**ИСХОДНЫЙ ОТРЫВОК:**
--------------------------------------------------

Этот Пинчер, если не считать того, что весной оказался весьма округлой беременной кошкой, отличался особенной любовью к нашему автомобилю. Сперва мы стали замечать на лобовом стекле отпечатки кошачьих лап, потом увидели, как он радостно выбегает на шум нашего мотора из дырки подвала и терпеливо ждет в сторонке, когда мы уйдем в подъезд. Потом его постигло горе: нашу машину пытались украсть и мы спрятали ее в гараж.
Первое время пинчер с тоской дожидался, когда же машина вернется, а потом успокоился и завел себе котят.
В 1985 году мы жили летом на даче в Кратово. Сняли вместе с друзьями маленький деревянный домик, отдельно стоящий в глубине участка позади хозяйского кирпичного. Домик состоял из терраски метров восьми и комнатки метров девяти, а наше содружество из четырех взрослых и четырех детей.

--------------------------------------------------

**МАТЕРИАЛ:**

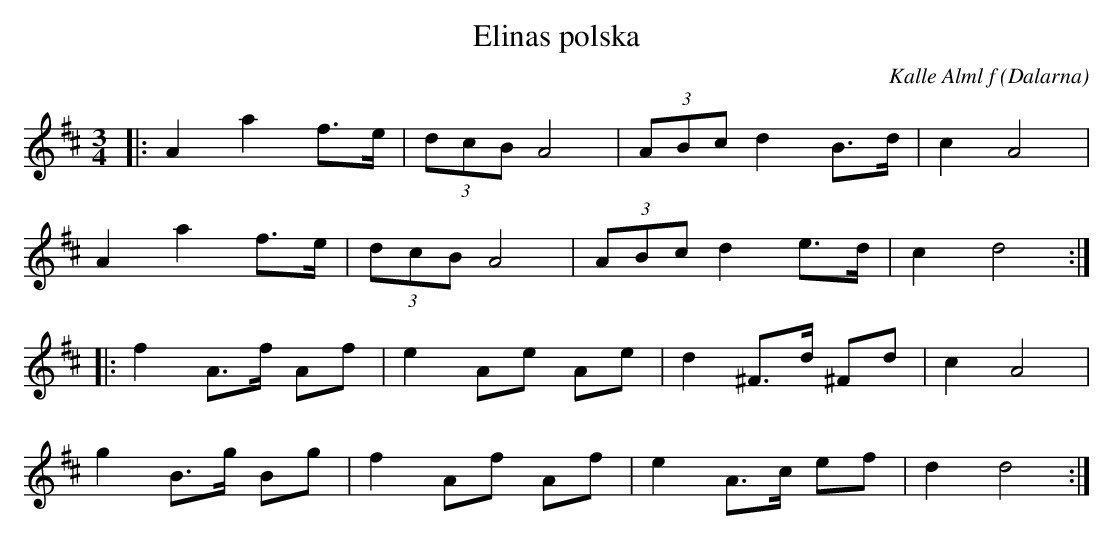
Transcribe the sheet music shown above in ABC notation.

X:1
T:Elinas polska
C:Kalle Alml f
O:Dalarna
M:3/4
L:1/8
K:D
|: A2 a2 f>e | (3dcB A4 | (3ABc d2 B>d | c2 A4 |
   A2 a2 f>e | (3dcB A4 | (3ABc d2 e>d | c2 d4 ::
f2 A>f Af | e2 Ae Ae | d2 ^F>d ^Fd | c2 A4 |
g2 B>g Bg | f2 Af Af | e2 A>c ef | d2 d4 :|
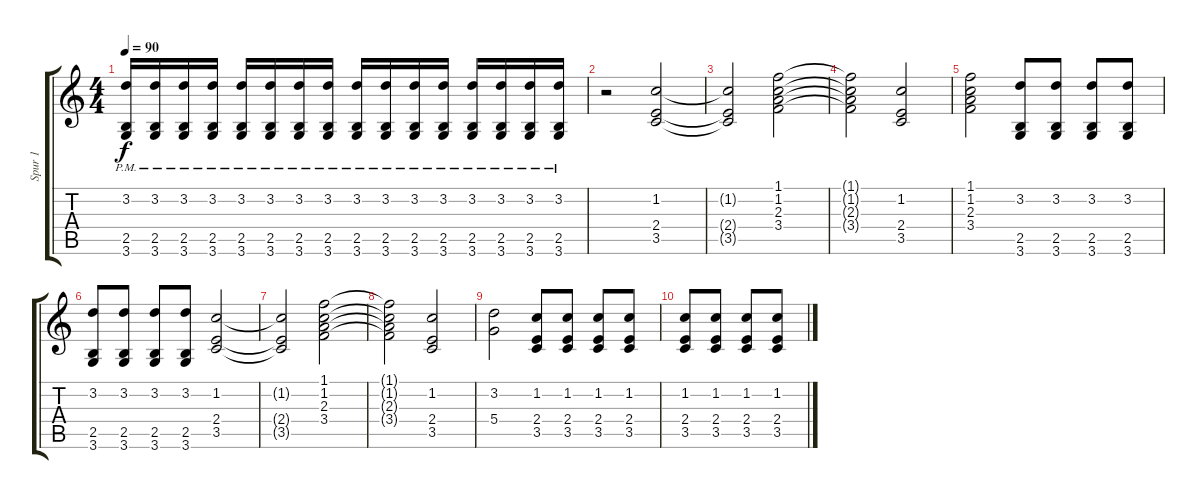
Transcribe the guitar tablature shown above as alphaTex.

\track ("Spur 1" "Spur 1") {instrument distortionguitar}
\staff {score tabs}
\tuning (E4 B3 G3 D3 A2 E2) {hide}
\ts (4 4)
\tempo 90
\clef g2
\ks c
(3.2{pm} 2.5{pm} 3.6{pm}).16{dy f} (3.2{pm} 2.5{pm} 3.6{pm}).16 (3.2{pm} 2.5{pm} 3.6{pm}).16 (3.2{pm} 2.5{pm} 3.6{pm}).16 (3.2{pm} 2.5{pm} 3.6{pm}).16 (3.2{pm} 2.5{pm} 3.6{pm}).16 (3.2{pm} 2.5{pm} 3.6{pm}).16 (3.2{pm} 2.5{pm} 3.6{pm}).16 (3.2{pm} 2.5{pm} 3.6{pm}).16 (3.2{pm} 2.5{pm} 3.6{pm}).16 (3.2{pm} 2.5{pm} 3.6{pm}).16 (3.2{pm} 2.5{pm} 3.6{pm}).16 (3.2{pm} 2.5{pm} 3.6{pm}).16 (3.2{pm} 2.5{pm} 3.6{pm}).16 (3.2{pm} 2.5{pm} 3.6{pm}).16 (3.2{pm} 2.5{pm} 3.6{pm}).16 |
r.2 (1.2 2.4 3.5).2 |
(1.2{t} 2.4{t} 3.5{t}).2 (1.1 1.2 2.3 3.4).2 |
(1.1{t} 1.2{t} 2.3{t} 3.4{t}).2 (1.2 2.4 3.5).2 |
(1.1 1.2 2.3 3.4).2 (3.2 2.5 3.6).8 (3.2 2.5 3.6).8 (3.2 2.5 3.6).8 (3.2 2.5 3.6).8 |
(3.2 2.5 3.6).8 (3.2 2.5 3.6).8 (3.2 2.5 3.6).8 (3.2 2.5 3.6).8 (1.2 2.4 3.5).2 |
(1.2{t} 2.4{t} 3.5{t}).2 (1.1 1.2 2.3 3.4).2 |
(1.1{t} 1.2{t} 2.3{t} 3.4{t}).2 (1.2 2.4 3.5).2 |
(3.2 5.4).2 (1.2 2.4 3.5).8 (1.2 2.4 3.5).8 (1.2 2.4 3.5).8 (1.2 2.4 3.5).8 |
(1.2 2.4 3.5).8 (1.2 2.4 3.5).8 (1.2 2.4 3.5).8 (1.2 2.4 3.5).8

--------------------------------------------------

**ЗАДАНИЯ:**
A: В каком году, судя по отрывку о кошке Пинчере и даче, рассказчики снимали летом домик в Кратово?
B: Продолжите отрывок о кошке Пинчере и даче в Кратово, начиная сразу после его последнего предложения.

**ОТВЕТЫ:**
A: В 1985 году.

B:
Ближний угол комнаты, метра в полтора квадратных, занимала русская печь. За ней вплотную стоял диван-книжка, на котором спали моя подруга Женя и ее муж Андрей. Дальше у поперечной стены стояла двухэтажная кровать, на которой спали наши с Сашей сыновья. У третьей стены, под окном, стояла раскладушка, на ней спал старший (на пару лет моложе нашего меньшого) сын Жени – Андреич, его ноги уходили под стоящий у окна маленький квадратный столик от советского кухонного гарнитура.
Около столика, лицом к окну стоял единственный стул, имевшийся в нашем коммунальном хозяйстве. Середину комнаты занимал манеж, в котором днем играла, а ночью ревела с перерывами на кормления Женина девяти- (в начале лета) – двенадцатимесячная (в конце) дочка Даша.
Женя была в декретном отпуске и жила на даче постоянно, ее муж каждое утро ездил на электричке в Москву на работу, и каждый вечер возвращался ночевать (носить на руках Дашку, у которой резались зубы, чтобы Женя хоть чуть-чуть вздремнула).
Мы с Сашей работали на сменной работе и появлялись на даче по очереди, потому обходились односпальной железной кроватью, стоявшей на терраске за занавеской. Подумаешь, в московской квартире у нас тоже была кровать за занавеской, правда двуспальная. На даче не было телевизора, а Саше надо было обязательно смотреть, какой-то чемпионат по, кажется, футболу. Поэтому в июне он вообще на даче не появлялся.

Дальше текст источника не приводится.